L'animal que donc je suis


Impressions encres pigmentaires sur papier coton, lettre manuscrite,
document photocopié, laisse de chien, graphite sur mur,
couverture militaire marron en laine, poils de chien,
240 x 800 cm







*2010-2015
: : "Je suis un animal mais je te respecte."
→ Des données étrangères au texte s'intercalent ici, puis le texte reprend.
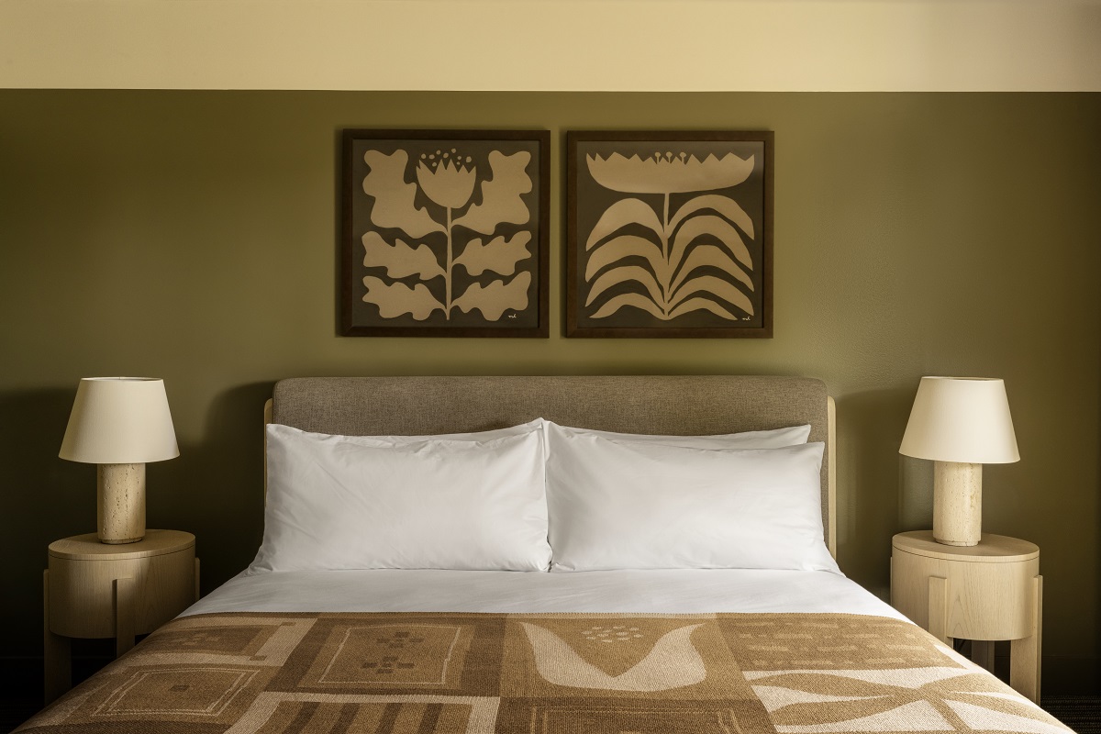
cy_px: 367
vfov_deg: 39.5
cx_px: 550
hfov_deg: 56.6
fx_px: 1021
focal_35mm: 33
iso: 500
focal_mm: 33.4
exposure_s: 1/1.67
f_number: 18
L'installation se présente au regard comme une bribe d'histoire. Elle rend hommage à un homme échoué sur les rives politiques de l’Europe. Migrant sans toit ni papiers, son nom de rue est Papillon. Il vit en solitaire à l’écart des groupes, s’éclipse la journée puis revient mendier en ville le soir. Son chien, le grand Vagabond, donne aux yeux de son maître un sens à sa vie. L'un ne quitte jamais l'autre. Ces dernières années, Ahmed Achhoud dit Papillon a vécu essentiellement en Algérie, en Suisse et en France. Il a connu deux expulsions vers son pays natal le Maroc, et en est reparti chaque fois par Gibraltar. Le 5 avril 2011, il fut expulsé par bâteau, loin de son chien, pour un ultime retour. Dans l'installation, une image du Centre de Rétention Administrative et une photo d'identité dégradée, photocopiée d'une carte de séjour périmée, côtoient les médailles de marathonien qu’il était.
Dans un parcours chaotique, le chien apparait comme un point de repère, une corde à laquelle se retenir. Une personne peut être plus que rejetée physiquement, géographiquement ou matériellement ; son exclusion constitue une dégradation et procède sournoisement par ruptures de sens. La question surgit : qui sommes-nous si l'autre ne nous reconnait pas ?
Homère écrit dans L'Odyssée le retour d'Ulysse après vingt ans d'absence auprès des siens. Déguisé en mendiant, personne ne le reconnait excepté son chien, Argos. Ce dernier meurt sur le moment ému par l'apparition de son maître. Par de nombreux récits, les animaux sont ancrés dans notre passé. Ils évoquent en nous des émotions allant de la fascination à la crainte. « Je suis un animal mais je te respecte » : cette violente parole de Papillon est ici intérieurement reliée à un texte, publié à titre posthume, de Jacques Derrida : L'animal que donc je suis. Ce titre qui joue de l’ambiguïté du verbe conjugué – être et suivre à la fois – évoque un moment vécu par l’auteur, qui constitue le point de départ de ce livre : une expérience de nudité honteuse devant un animal. A partir de là, Derrida développe une pensée sans présomptions qui nourrit une autre conception du vivant, développe une interrogation sur le langage, aborde la question du rapport de pouvoir entre dominant et dominé. Les regards portés sur l'altérité mettent en jeu la dignité. Dans l'installation, la nudité est omniprésente – le torse nu, tatoué, la couverture rêche, brute et imposante, les poils du chien, entrent en résonance, esquissent des confusions, donnent forme à des interrogations, elles aussi porteuses d’ambiguïtés.